Retailers and Consumers

The financial impact on the consumers as well as retailers will be the same. They will enjoy the good tidings that will come with the success of the generics. Many retailers happen to be the makers of the generics. For example, Publix supermarkets are the ones who produce their line of toilet paper. Family Dollar window cleaner is also supplied and produced by the same company. This is a strategic move as the company can set its prices based on the cost associated with a product.

It is also a brilliant move to make generics on your own as other strategies can be pushed by the same. The example can push for greater customer loyalty through the cheap sale of generics. This will greatly push for overall sales in the retail outlet and will increase profits according to (Azzato, 2009).

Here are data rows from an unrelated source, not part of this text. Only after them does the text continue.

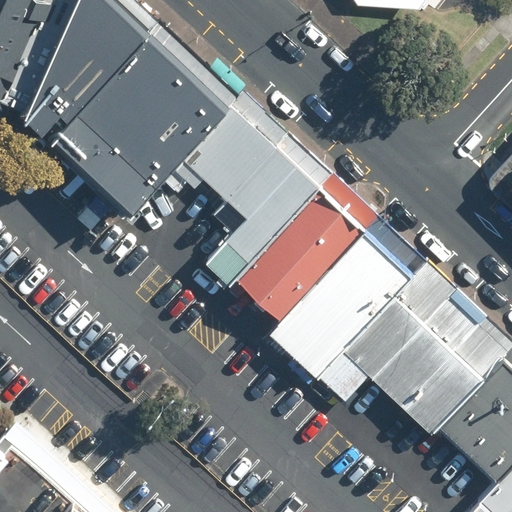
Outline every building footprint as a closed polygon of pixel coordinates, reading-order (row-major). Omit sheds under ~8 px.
[(0,0),(0,88),(31,103),(74,0),(0,0)] [(58,128),(152,32),(122,0),(74,0),(31,103),(58,128)] [(231,98),(152,32),(58,128),(57,129),(133,202),(185,148),(231,98)] [(316,174),(231,98),(185,148),(247,203),(207,248),(231,269),(237,262),(316,174)] [(324,181),(316,174),(237,262),(285,305),(369,218),(324,181)] [(415,262),(369,218),(285,305),(271,320),(320,364),(347,336),(415,262)] [(511,340),(415,262),(347,336),(320,364),(346,388),(372,361),(435,420),(439,417),(506,345),(511,340)] [(511,457),(511,350),(506,345),(439,417),(498,473),(511,457)] [(511,511),(511,457),(498,473),(461,511),(511,511)] [(105,511),(76,485),(51,511),(105,511)]
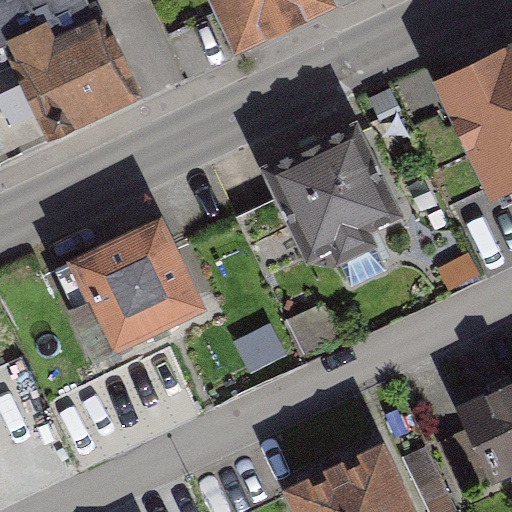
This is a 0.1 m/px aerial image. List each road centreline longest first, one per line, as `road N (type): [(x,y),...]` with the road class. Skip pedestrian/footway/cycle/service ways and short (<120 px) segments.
road 1 (secondary): [(480,0),(0,227)]
road 2 (residential): [(511,297),(60,511)]
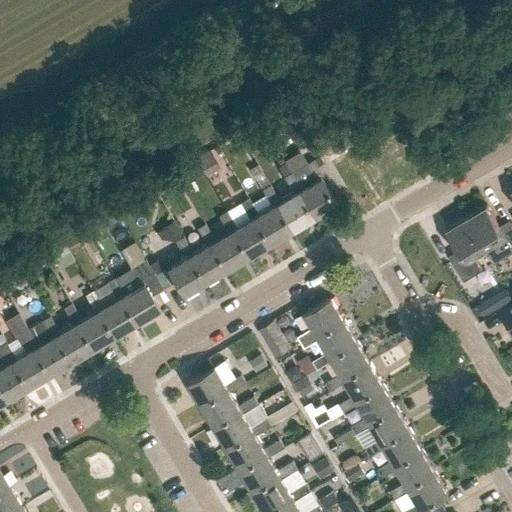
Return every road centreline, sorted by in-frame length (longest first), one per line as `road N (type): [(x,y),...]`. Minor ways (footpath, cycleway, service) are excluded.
road 1 (secondary): [(0,170),(297,0)]
road 2 (residential): [(127,370),(368,231)]
road 3 (residential): [(511,497),(419,343),(411,308)]
road 4 (residential): [(77,511),(26,430),(127,370)]
road 5 (residential): [(368,231),(511,143)]
road 6 (residential): [(212,511),(127,370)]
road 7 (residential): [(411,308),(460,325),(504,401)]
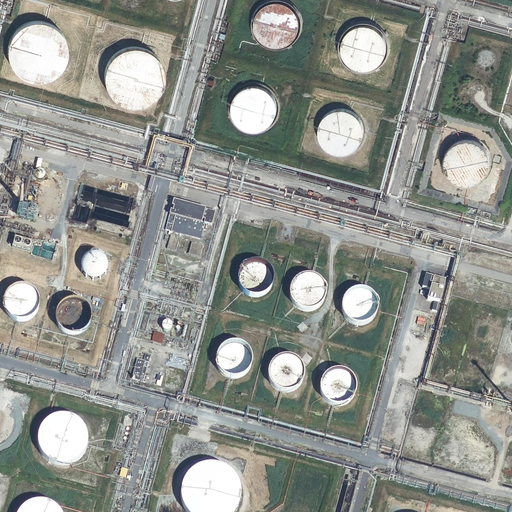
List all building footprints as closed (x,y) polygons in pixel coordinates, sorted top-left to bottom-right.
[(298,23),(298,20),(297,18),(297,15),(296,13),(294,11),(292,8),(290,7),(288,5),(286,4),(283,3),(281,2),(278,2),(276,2),(273,2),(270,3),(268,4),(265,5),(263,6),(261,8),(260,10),(258,13),(257,15),(256,18),(256,20),(255,23),(256,26),(256,28),(257,31),(258,33),(259,36),(261,38),(263,39),(265,41),(267,42),(270,43),(273,44),(275,44),(278,44),(281,44),(283,43),(286,42),(288,41),(290,40),(292,38),(294,36),(295,33),(297,31),(297,29),(298,26),(298,23)] [(66,59),(66,55),(67,51),(66,47),(66,44),(65,40),(63,37),(61,33),(59,31),(56,28),(53,26),(50,24),(46,22),(43,22),(39,21),(35,21),(31,21),(28,22),(24,24),(21,26),(18,28),(15,30),(13,33),(11,36),(9,40),(8,43),(7,47),(7,51),(7,54),(8,58),(9,62),(10,65),(12,68),(15,71),(17,74),(21,76),(24,78),(27,79),(31,80),(35,81),(38,81),(42,80),(46,79),(49,78),(53,76),(56,74),(58,72),(61,69),(63,65),(65,62),(66,59)] [(385,47),(384,44),(384,41),(383,39),(382,36),(381,34),(379,32),(377,30),(375,28),(372,27),(370,26),(367,25),(365,25),(362,25),(359,25),(357,26),(354,27),(352,28),(350,30),(348,32),(346,34),(345,36),(343,38),(343,41),(342,44),(342,46),(342,49),(342,52),(343,54),(344,57),(346,59),(348,61),(349,63),(352,64),(354,66),(356,67),(359,67),(362,68),(364,68),(367,67),(370,67),(372,66),(374,65),(377,63),(379,61),(380,59),(382,57),(383,54),(384,52),(384,49),(385,47)] [(162,84),(163,80),(163,76),(163,73),(163,69),(161,65),(160,62),(158,59),(155,56),(153,53),(150,51),(146,49),(143,48),(139,47),(136,46),(132,46),(128,47),(124,48),(121,49),(118,51),(115,53),(112,55),(109,58),(107,61),(106,65),(105,68),(104,72),(104,76),(104,80),(104,83),(106,87),(107,90),(109,93),(112,96),(114,99),(117,101),(121,103),(124,104),(128,105),(131,106),(135,106),(139,106),(143,105),(146,103),(149,101),(152,99),(155,97),(158,94),(160,91),(161,87),(162,84)] [(277,110),(277,108),(277,105),(276,102),(276,99),(274,97),(273,94),(271,92),(269,90),(267,88),(264,87),(262,86),(259,85),(256,85),(253,85),(250,85),(247,86),(245,87),(242,88),(240,90),(238,92),(236,94),(234,96),(233,99),(232,102),(232,104),(232,107),(232,110),(232,113),(233,116),(234,118),(236,121),(238,123),(240,125),(242,127),(245,128),(247,129),(250,130),(253,130),(256,130),(259,130),(261,129),(264,128),(267,127),(269,125),(271,123),(273,121),(274,119),(276,116),(276,113),(277,110)] [(364,134),(364,131),(364,128),(364,125),(363,122),(362,120),(360,117),(358,115),(356,113),(354,111),(351,110),(349,109),(346,108),(343,108),(340,108),(337,108),(335,109),(332,110),(329,111),(327,113),(325,115),(323,117),(322,120),(320,122),(319,125),(319,128),(319,130),(319,133),(319,136),(320,139),(321,141),(323,144),(325,146),(327,148),(329,150),(332,151),(334,152),(337,153),(340,153),(343,153),(346,153),(348,152),(351,151),(354,150),(356,148),(358,146),(360,144),(361,142),(363,139),(363,136),(364,134)] [(490,165),(490,162),(490,159),(489,156),(488,153),(487,151),(485,148),(484,146),(482,144),(479,142),(477,141),(474,140),(471,139),(468,139),(466,139),(463,139),(460,140),(457,141),(455,142),(452,144),(450,146),(449,148),(447,150),(446,153),(445,156),(444,158),(444,161),(444,164),(445,167),(446,170),(447,172),(448,175),(450,177),(452,179),(455,181),(457,182),(460,183),(463,184),(465,184),(468,184),(471,184),(474,183),(476,182),(479,181),(481,179),(483,177),(485,175),(487,173),(488,170),(489,167),(490,165)] [(44,174),(44,173),(43,172),(43,171),(41,170),(40,169),(39,169),(37,169),(36,170),(35,170),(34,172),(34,173),(33,174),(34,175),(34,177),(35,178),(36,179),(37,179),(38,180),(39,180),(41,179),(42,179),(43,178),(44,177),(44,176),(44,174)] [(91,203),(77,199),(75,204),(90,207),(91,203)] [(173,208),(172,211),(170,212),(170,213),(169,212),(166,222),(172,224),(170,232),(172,234),(170,235),(166,249),(175,251),(179,235),(200,240),(203,230),(206,231),(207,226),(211,227),(215,213),(173,202),(171,208),(173,208)] [(34,242),(13,237),(11,245),(32,251),(30,255),(41,258),(45,242),(34,239),(34,242)] [(202,246),(191,244),(188,255),(199,258),(202,246)] [(107,267),(107,266),(107,264),(106,262),(106,261),(105,259),(104,258),(103,256),(102,255),(100,254),(99,253),(97,252),(95,252),(94,252),(92,252),(90,252),(89,252),(87,253),(85,254),(84,255),(83,256),(82,257),(81,259),(80,261),(79,262),(79,264),(79,266),(79,267),(79,269),(80,271),(81,272),(82,274),(83,275),(84,276),(85,277),(87,278),(89,279),(90,279),(92,279),(94,279),(95,279),(97,279),(99,278),(100,277),(102,276),(103,275),(104,274),(105,272),(106,271),(106,269),(107,267)] [(273,282),(273,280),(273,277),(273,275),(272,273),(271,271),(270,269),(268,267),(267,266),(265,264),(263,263),(261,262),(259,262),(256,262),(254,262),(252,262),(250,262),(248,263),(246,264),(244,266),(242,267),(241,269),(239,271),(238,273),(238,275),(237,277),(237,279),(237,282),(238,284),(238,286),(239,288),(241,290),(242,292),(244,293),(246,295),(247,296),(250,297),(252,297),(254,298),(256,298),(258,297),(261,297),(263,296),(265,295),(267,294),(268,292),(270,290),(271,288),(272,286),(273,284),(273,282)] [(324,296),(325,293),(324,291),(324,289),(323,287),(322,285),(321,283),(320,281),(318,279),(316,278),(314,277),(312,276),(310,276),(308,275),(305,275),(303,276),(301,276),(299,277),(297,278),(295,279),(293,281),(292,283),(291,284),(290,287),(289,289),(289,291),(289,293),(289,295),(289,298),(290,300),(291,302),(292,304),(293,305),(295,307),(297,308),(299,310),(301,310),(303,311),(305,311),(308,311),(310,311),(312,310),(314,310),(316,308),(318,307),(320,306),(321,304),(322,302),(323,300),(324,298),(324,296)] [(445,280),(425,275),(422,288),(430,290),(427,300),(434,302),(432,311),(436,312),(445,280)] [(39,305),(39,303),(39,301),(38,298),(37,296),(36,294),(35,292),(34,290),(32,289),(30,288),(28,286),(26,286),(24,285),(22,285),(20,285),(17,285),(15,286),(13,286),(11,288),(9,289),(8,290),(6,292),(5,294),(4,296),(3,298),(3,300),(3,303),(3,305),(3,307),(4,309),(5,311),(6,313),(8,315),(9,317),(11,318),(13,319),(15,320),(17,320),(19,321),(22,321),(24,320),(26,320),(28,319),(30,318),(32,317),(34,315),(35,313),(36,312),(37,309),(38,307),(39,305)] [(377,309),(377,307),(377,305),(376,302),(376,300),(375,298),(373,296),(372,295),(370,293),(368,292),(367,291),(364,290),(362,289),(360,289),(358,289),(355,289),(353,290),(351,291),(349,292),(347,293),(346,294),(344,296),(343,298),(342,300),(341,302),(341,305),(341,307),(341,309),(341,311),(342,313),(343,315),(344,317),(346,319),(347,321),(349,322),(351,323),(353,324),(355,325),(358,325),(360,325),(362,325),(364,324),(366,323),(368,322),(370,321),(372,319),(373,318),(375,316),(375,314),(376,311),(377,309)] [(91,320),(91,318),(91,316),(91,313),(90,311),(89,309),(88,307),(86,305),(85,304),(83,302),(81,301),(79,301),(77,300),(74,300),(72,300),(70,300),(68,300),(66,301),(64,302),(62,304),(60,305),(59,307),(57,309),(56,311),(56,313),(55,315),(55,318),(55,320),(56,322),(56,324),(57,326),(59,328),(60,330),(62,331),(63,333),(65,334),(68,335),(70,335),(72,336),(74,336),(77,335),(79,335),(81,334),(83,333),(85,332),(86,330),(88,328),(89,326),(90,324),(91,322),(91,320)] [(159,322),(159,321),(158,320),(158,319),(157,319),(155,318),(154,318),(153,318),(152,319),(151,319),(150,320),(150,321),(149,322),(149,324),(150,325),(150,326),(151,327),(152,327),(154,328),(155,328),(156,327),(157,327),(158,326),(159,325),(159,324),(159,322)] [(171,326),(171,324),(171,323),(170,322),(169,322),(168,321),(167,321),(165,321),(164,322),(163,322),(162,323),(162,324),(162,326),(162,327),(162,328),(163,329),(164,330),(165,331),(166,331),(167,331),(168,331),(169,330),(170,329),(171,328),(171,327),(171,326)] [(251,362),(251,360),(251,358),(250,355),(250,353),(249,351),(247,349),(246,348),(244,346),(243,345),(241,344),(238,343),(236,342),(234,342),(232,342),(230,342),(227,343),(225,343),(223,345),(221,346),(220,347),(218,349),(217,351),(216,353),(215,355),(215,358),(215,360),(215,362),(215,364),(216,366),(217,368),(218,370),(220,372),(221,374),(223,375),(225,376),(227,377),(229,377),(232,378),(234,378),(236,378),(238,377),(241,376),(242,375),(244,374),(246,372),(247,370),(249,369),(250,367),(250,364),(251,362)] [(143,360),(137,358),(131,378),(150,383),(152,376),(146,375),(146,377),(144,377),(146,369),(143,368),(143,366),(147,367),(150,356),(145,354),(143,360)] [(303,376),(303,374),(303,372),(303,369),(302,367),(301,365),(300,363),(298,362),(297,360),(295,359),(293,358),(291,357),(289,356),(286,356),(284,356),(282,356),(280,357),(278,357),(275,359),(274,360),(272,361),(271,363),(269,365),(268,367),(268,369),(267,371),(267,374),(267,376),(268,378),(268,380),(269,382),(270,384),(272,386),(274,388),(275,389),(277,390),(279,391),(282,391),(284,392),(286,392),(288,391),(291,391),(293,390),(295,389),(297,388),(298,386),(300,384),(301,383),(302,380),(302,378),(303,376)] [(355,390),(355,388),(355,386),(355,383),(354,381),(353,379),(352,377),(350,375),(349,374),(347,373),(345,371),(343,371),(341,370),(338,370),(336,370),(334,370),(332,371),(330,371),(328,372),(326,374),(324,375),(323,377),(322,379),(321,381),(320,383),(319,385),(319,388),(319,390),(320,392),(320,394),(321,396),(323,398),(324,400),(326,402),(328,403),(330,404),(332,405),(334,405),(336,406),(338,406),(341,405),(343,405),(345,404),(347,403),(349,402),(350,400),(352,398),(353,396),(354,394),(355,392),(355,390)] [(15,424),(15,420),(15,417),(14,414),(13,411),(12,408),(10,405),(8,403),(6,401),(3,399),(1,397),(0,397),(0,443),(3,442),(6,440),(8,438),(10,435),(12,433),(13,430),(14,427),(15,424)] [(88,443),(88,440),(88,437),(88,434),(87,430),(85,428),(84,425),(81,422),(79,420),(77,418),(74,417),(71,416),(68,415),(65,414),(61,414),(58,415),(55,416),(52,417),(49,418),(47,420),(44,422),(42,425),(41,427),(39,430),(38,433),(38,436),(37,440),(38,443),(38,446),(39,449),(41,452),(42,455),(44,457),(47,459),(49,461),(52,463),(55,464),(58,465),(61,465),(64,465),(68,465),(71,464),(74,463),(76,461),(79,459),(81,457),(83,455),(85,452),(86,449),(87,446),(88,443)] [(240,502),(241,499),(241,495),(241,491),(240,487),(239,483),(237,480),(235,477),(233,474),(230,471),(227,469),(223,467),(220,465),(216,464),(212,464),(208,464),(204,464),(201,465),(197,467),(194,469),(191,471),(188,474),(185,476),(183,480),(182,483),(180,487),(180,491),(179,495),(180,498),(180,502),(181,506),(183,509),(184,511),(235,511),(237,510),(239,506),(240,502)] [(60,511),(59,510),(56,507),(54,505),(51,504),(48,503),(45,502),(42,501),(39,501),(36,502),(32,503),(30,504),(27,505),(24,507),(22,509),(20,511),(19,511),(60,511)]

Consumers of the products will have a very great financial dimension with the usage of private labels. These store brands firstly have the same quality as the line brands. For the lesser cost, the consumer will have the same usage and matching quality as the line brands which are expensive most of the time. The financial impact, in this case, will be positive and the consumer will have better reasons to use the product. In the long run, it is going to have great results for the two: consumers will save and the retailers will make more profits and increase customer loyalty and sales.

Overall Economy

The use of generic brands has a great effect on the economy. Firstly, it creates consumer confidence in times of crisis as it brings alternatives to the use of expensive line brands. This increased value for less means that consumers do not shy away from spending collectively. Consumer spending is good for the economy as it stimulates more company output. The need for more output in turn means that companies look for more people to work to meet the demand as noted by (Azzato, 2009). This creates direct employment for many people. The employment created in turn leads to more spending and the economy grows. This also increases the gross domestic product of companies which is measured by spending or amount of output (Azzato, 2009).

References

Azzato, M. (2009). National Brands Prepare For War With Store Brands. Web.

Azzato, M. (2009). Store Brands Drive Differentiation and Profits. Web.

Food Marketing Institute. (2009). The Food Retailing Industry Speaks. Web.

Harrison, N. (2009). Consumer Loyalty to Own Brand Products Here To Stay.

O’Malley, A. et al. (2006). Impact of Alternative Interventions on Changes in Generic Dispensing Rates. Health Services Research, 41(5):1876-1894.